19 de novembro de 2012

Rugido Sombrio

A sorte nunca quis nada com os londrinos Sound. Uma das bandas mais talentosas surgidas no período pós-punk, esfumaram-se sem apelo nem agravo quando deveriam ter saltado para a primeira liga da música da sua época.
A subvalorização nunca foi estranha ao grupo liderado pelo torturado Adrian Borland. Jeopardy, álbum de estreia editado em 1980, era um livre cruzamento entre os ataques bombásticos dos U2 dos primórdios e a matéria mais sombria dos Joy Division. Apesar de intenso, urgente e vibrante, Jeopardy foi um flop comercial e as vénias da crítica constituíram o alento que lhes permitiu voltar à carga. E que artilharia pesada apresentaram: From The Lions Mouth, datado de 1981, para além de definir, passe a redundância, o som dos Sound, é um dos melhores e mais injustamente ignorados registos dos anos 80.
Winning dispara a primeira salva e a melodia circular, espiralada entranha-se de imediato. Fabulosa canção, provavelmente o pico artístico da banda, Winning é um manifesto de intenção. É escura, mas intrinsecamente optimista. Pontapeia a porta com estrondo e anuncia a ambição do quarteto.
Segue-se mais uma dezena de canções que levanta a fasquia dos Sound, se não acima dos seus pares, pelo menos ao seu nível. From The Lions Mouth não fica a dever absolutamente nada a obras suas contemporâneas e bastante mais laureadas, como Heaven Up Here dos Echo & The Bunnymen ou Faith dos Cure.
O espectro urbano-depressivo característico da brigada das gabardines destes anos impregna o disco, mas não o transfigura num monolito cinzento de betão armado. O som é quase sempre minimal, esquelético, mas a estrutura e a profundidade dos temas tornam-no expansivo. Os Sound voam para além das suas próprias fronteiras, pelos céus carregados de Judgement, até às profundezas glaciais do pulsante Possession. As chamas irrompem na cadente deflagração de Sense of Purpose e revelam todo o seu esplendor terrífico na frenética The Fire. A lindíssima Silent Air apazigua a urgência nervosa que ficou para trás e New Dark Age varre o disco com majestosa soturnidade.

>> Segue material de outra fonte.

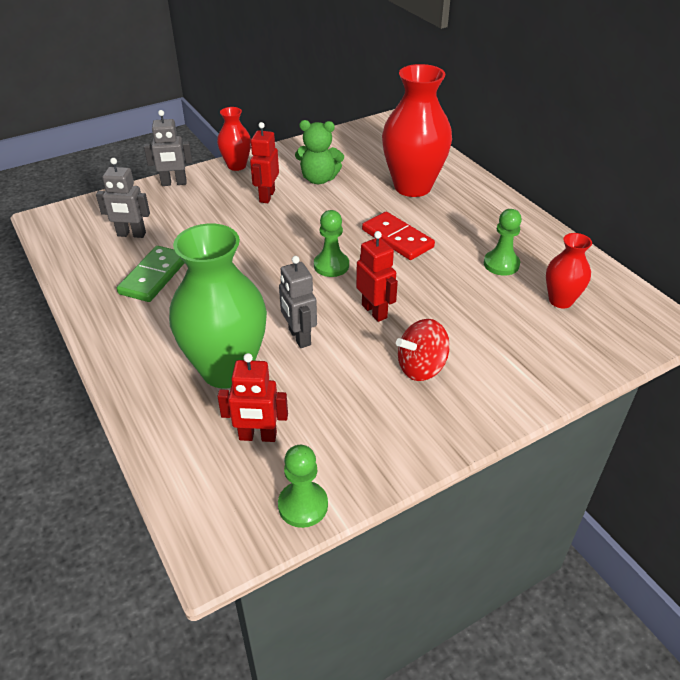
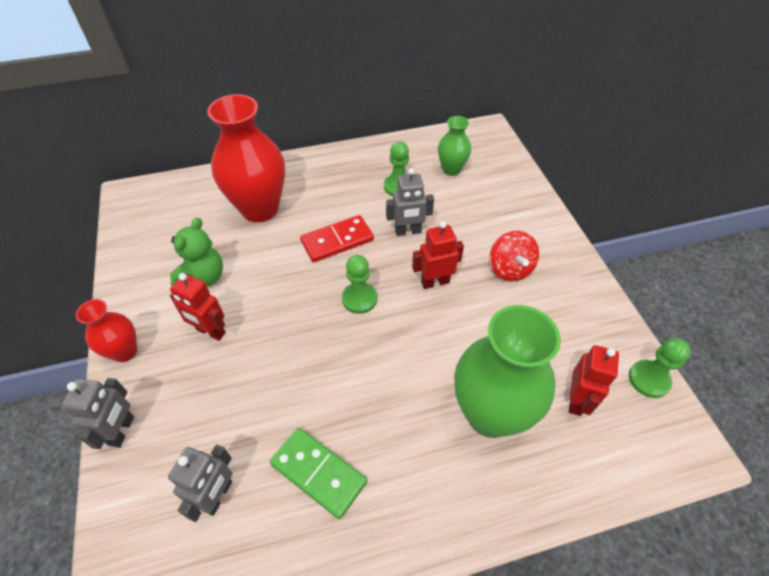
camera: 75 degrees left, 10 degrees up
(299, 337) = (456, 345): grey robot -> grey robot (408, 231)
(560, 300) = (451, 169): red vase -> green vase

From The Lions Mouth não vingou, apesar do culto que ainda hoje lhe é devotado. Os Sound editariam mais três álbuns antes da separação final, que lhes garantiram secreta imortalidade. Adrian Borland seguiria uma discreta carreira a solo, constituída por alguns registos sólidos mas sempre longe da aclamação universal. Terá sido essa ausência de um reconhecimento mais vasto que o fez definhar lentamente. Após anos de luta contra depressões profundas e um alcoolismo crescente, Borland suicidou-se em 1999. O som vive.